Jim Bakker has been accused of misleading customers. Bakker attempted to sell "Silver Solution, claiming that it would eliminate a strain of COVID-19 within 12 hours. In March 2020, Bakker claimed that the substance "Totally eliminates it, kills it, deactivates it, and then it boosts your immune system."
After Bakker and his organization in Missouri made such a claim, several state attorneys general filed lawsuits against Bakker, including Arkansas, New York, and California. The New York attorney general specifically warned Bakker that he was misleading customers about the product's effectiveness and that any sales of the product would require a disclaimer stating that the product did not have the approval of the Food and Drug Administration.
This warning did not end the other lawsuits against Bakker, who has now contested them in court. Bakker's lawyer claims that the suits are an attempt to assault Bakker's religious freedom and that he was "unfairly targeted by those who want to crush his ministry and force his Christian television program off the air." Specifically, Bakker's lawyers argue that these lawsuits violate Bakker's First, Fifth, and Fourteenth Amendment rights.

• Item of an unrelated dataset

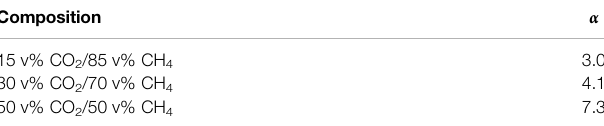
TABLE 1 | Separation factors for different compositions of feed gas.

The Eighth Circuit of the U.S. Court of Appeals has decided that Missouri does not have the jurisdiction to make such a judgment. According to Ministry Watch, "The appeals court ruled that although Bakker, his church, and Morningside Church Productions, the company that produces the Jim Bakker Show, are headquartered in Stone County, the defendants did not have the "minimum contacts" with the state necessary for Missouri to have jurisdiction over the case, upholding an earlier ruling by U.S. District Judge for the Western District of Missouri."
Earlier in June, Missouri Attorney General Eric Schmitt announced that he had obtained a consent judgment against Bakker and his organization, which required returning any money made from Missouri customers. This judgment limited Bakker by requiring him not to sell the product as a way to diagnose, prevent, mitigate or cure any disease or illness to date.